Sunday, November 13, 2011

Habakkuk: God's Sovereignty and Human Responsibility

It is often pointed out by those in the Reformed tradition that God's comprehensive sovereignty is taught side-by-side with a strong sense of human responsibility.  The writers of Scripture do not try to play off these concepts against each other.  They affirm both realities without compromising either one.  Classic texts appealed to are Acts 2.23; Acts 4.27-28; and Isaiah 10.5-7, 15.  In Habakkuk this dynamic is manifest.

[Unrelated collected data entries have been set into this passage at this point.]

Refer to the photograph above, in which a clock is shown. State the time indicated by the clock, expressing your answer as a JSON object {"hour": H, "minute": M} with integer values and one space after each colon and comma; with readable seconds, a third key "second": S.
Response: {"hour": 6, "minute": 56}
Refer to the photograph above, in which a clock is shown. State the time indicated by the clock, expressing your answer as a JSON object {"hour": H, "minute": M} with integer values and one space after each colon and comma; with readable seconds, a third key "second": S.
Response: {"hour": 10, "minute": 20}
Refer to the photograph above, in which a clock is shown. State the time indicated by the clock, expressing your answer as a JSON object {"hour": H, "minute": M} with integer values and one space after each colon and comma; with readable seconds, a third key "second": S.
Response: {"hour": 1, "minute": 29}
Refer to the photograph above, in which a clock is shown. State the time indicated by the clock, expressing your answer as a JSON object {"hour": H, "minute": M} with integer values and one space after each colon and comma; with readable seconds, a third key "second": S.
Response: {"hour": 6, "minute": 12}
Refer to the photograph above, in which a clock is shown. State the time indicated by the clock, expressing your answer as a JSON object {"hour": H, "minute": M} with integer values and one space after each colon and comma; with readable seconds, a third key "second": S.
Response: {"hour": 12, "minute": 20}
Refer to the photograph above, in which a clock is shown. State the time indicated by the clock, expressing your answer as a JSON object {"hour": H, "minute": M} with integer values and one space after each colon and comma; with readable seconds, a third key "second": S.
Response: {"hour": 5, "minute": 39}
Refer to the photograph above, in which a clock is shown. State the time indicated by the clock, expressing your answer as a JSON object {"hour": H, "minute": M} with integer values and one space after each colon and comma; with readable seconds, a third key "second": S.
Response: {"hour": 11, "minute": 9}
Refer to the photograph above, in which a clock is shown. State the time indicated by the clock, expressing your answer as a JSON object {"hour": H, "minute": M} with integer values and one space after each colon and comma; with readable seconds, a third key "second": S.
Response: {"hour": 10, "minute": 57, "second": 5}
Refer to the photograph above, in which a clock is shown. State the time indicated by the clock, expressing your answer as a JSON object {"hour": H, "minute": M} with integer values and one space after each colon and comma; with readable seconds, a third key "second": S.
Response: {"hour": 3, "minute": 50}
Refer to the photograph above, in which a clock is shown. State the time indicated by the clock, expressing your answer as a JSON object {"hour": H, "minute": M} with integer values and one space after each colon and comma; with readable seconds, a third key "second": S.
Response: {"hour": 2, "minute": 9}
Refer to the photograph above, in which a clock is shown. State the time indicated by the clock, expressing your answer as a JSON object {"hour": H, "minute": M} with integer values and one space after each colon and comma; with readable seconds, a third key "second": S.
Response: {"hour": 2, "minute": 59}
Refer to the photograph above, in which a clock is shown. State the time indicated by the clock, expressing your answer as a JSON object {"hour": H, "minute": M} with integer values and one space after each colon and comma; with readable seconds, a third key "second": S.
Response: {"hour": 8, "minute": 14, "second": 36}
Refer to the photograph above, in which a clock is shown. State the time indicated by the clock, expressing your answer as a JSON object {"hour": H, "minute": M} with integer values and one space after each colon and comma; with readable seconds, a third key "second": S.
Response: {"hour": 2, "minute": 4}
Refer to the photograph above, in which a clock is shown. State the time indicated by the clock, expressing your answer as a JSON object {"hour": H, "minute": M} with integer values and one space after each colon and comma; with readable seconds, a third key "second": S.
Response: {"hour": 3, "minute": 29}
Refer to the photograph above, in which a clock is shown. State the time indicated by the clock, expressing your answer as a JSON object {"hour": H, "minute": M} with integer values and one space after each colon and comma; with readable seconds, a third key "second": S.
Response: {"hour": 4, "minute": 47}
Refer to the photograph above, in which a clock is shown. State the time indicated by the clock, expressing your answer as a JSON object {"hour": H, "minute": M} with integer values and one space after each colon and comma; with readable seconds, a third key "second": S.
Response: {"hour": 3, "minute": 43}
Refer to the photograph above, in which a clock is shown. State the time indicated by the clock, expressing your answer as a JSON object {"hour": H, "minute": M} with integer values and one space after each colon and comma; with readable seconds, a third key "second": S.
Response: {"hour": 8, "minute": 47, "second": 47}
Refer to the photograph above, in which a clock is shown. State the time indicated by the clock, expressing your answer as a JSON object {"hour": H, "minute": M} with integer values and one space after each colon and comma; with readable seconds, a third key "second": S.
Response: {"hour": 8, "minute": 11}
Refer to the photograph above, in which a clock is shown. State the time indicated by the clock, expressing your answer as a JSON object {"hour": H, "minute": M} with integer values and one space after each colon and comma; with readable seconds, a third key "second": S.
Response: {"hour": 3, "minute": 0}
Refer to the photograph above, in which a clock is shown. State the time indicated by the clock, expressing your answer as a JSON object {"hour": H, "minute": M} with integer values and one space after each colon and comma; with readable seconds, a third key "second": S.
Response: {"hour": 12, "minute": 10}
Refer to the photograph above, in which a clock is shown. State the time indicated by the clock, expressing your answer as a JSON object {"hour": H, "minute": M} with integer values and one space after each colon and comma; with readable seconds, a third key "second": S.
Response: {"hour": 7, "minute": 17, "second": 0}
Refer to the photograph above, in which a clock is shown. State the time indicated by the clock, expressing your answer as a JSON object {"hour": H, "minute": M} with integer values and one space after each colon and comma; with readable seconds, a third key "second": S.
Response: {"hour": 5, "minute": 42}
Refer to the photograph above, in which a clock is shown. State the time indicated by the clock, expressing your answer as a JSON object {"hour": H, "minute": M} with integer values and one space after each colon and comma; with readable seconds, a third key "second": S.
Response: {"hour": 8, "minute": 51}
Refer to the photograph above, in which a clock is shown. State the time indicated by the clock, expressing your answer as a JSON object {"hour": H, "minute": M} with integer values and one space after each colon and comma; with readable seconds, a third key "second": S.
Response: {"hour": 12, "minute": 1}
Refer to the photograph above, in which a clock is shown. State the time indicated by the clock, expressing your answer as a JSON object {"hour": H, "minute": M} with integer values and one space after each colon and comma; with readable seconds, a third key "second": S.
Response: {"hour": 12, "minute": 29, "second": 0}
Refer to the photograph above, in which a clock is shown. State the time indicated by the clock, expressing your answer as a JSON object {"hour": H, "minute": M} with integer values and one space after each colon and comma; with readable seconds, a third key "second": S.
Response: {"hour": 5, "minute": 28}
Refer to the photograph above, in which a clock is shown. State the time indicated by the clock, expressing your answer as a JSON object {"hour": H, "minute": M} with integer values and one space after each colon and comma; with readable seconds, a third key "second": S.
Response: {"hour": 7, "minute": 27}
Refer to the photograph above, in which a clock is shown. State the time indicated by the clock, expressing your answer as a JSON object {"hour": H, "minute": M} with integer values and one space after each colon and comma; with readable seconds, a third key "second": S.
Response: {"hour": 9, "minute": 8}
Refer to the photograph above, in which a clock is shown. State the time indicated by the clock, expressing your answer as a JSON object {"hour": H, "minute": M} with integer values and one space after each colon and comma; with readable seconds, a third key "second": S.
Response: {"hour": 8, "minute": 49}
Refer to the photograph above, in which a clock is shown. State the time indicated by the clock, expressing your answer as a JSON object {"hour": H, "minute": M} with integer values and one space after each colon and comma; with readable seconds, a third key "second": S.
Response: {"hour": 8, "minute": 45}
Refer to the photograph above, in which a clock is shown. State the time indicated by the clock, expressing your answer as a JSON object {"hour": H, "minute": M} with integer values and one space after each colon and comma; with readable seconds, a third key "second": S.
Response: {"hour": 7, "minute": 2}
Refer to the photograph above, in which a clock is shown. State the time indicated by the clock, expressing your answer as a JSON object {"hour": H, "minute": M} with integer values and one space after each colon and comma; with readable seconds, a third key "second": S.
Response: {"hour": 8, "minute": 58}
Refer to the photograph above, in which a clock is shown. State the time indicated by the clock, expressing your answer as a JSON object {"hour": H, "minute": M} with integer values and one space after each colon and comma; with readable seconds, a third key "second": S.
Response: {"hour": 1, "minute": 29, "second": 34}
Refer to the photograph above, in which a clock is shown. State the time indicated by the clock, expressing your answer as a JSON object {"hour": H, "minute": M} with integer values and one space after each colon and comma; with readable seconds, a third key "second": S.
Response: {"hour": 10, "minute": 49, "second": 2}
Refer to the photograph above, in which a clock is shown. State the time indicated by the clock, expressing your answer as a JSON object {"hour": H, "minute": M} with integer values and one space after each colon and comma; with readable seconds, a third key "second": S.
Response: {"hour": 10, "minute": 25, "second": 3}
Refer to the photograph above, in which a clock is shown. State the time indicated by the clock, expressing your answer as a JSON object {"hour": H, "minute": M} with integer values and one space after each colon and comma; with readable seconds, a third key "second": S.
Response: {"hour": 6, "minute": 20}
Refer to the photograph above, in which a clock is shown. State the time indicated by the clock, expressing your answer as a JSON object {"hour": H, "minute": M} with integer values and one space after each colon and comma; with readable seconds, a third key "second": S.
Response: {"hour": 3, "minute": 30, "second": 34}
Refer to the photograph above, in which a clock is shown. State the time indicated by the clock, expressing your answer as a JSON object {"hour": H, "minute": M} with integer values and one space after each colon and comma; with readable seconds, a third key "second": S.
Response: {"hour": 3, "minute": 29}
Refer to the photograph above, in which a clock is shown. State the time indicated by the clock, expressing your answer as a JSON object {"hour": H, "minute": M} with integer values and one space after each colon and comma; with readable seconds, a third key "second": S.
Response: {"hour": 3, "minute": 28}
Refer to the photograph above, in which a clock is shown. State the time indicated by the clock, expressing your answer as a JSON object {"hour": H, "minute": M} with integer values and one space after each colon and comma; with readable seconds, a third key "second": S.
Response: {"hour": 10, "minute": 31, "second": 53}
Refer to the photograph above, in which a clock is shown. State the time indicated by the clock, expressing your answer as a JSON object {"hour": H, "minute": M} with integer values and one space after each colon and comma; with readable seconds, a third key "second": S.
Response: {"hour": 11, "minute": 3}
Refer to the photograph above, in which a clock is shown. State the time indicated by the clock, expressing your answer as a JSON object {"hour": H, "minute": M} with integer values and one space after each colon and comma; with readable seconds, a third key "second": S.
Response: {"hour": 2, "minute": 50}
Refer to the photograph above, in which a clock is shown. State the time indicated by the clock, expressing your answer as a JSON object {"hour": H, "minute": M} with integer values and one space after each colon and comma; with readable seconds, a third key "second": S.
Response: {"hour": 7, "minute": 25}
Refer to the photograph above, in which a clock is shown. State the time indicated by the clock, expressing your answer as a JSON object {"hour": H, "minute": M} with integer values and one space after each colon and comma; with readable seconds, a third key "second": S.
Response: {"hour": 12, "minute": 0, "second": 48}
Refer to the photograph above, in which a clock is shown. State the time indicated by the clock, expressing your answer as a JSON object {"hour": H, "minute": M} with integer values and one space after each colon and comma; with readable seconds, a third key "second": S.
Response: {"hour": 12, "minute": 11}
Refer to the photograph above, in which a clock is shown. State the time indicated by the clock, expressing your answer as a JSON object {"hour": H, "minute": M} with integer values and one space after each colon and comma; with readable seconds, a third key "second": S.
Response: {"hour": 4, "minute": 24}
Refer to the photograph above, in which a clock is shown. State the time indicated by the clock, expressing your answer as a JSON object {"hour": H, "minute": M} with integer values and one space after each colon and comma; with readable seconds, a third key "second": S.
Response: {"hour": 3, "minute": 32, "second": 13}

Habakkuk 1.5-6 the Lord speaks:
Look  among the nations! Observe!  Be astonished!  Wonder!  Because I am doing something in your days--you would not believe if you were told.  For behold, I am raising up the Chaldeans, that fierce and impetuous people who march throughout the earth to seize dwelling places which are not theirs.
Here we see God's sovereignty active in raising up the Chaldeans.  The Chaldeans (Babylonians) are a wicked nation and yet God is the active agent in raising them up to discipline his people (Judah).  This matches up with the realities found in Isaiah 10 listed above.  God raises up this nation and yet a few verses later this nation is held responsible.

Habakkuk 1.11 speaks to the Chaldeans' responsibility in very direct language:
Then they will sweep through like the wind and pass on.  But they will be held guilty, they whose strength is their god. 
The twin themes of God's sovereignty and human responsibility are set side-by-side in this context without compromising either reality.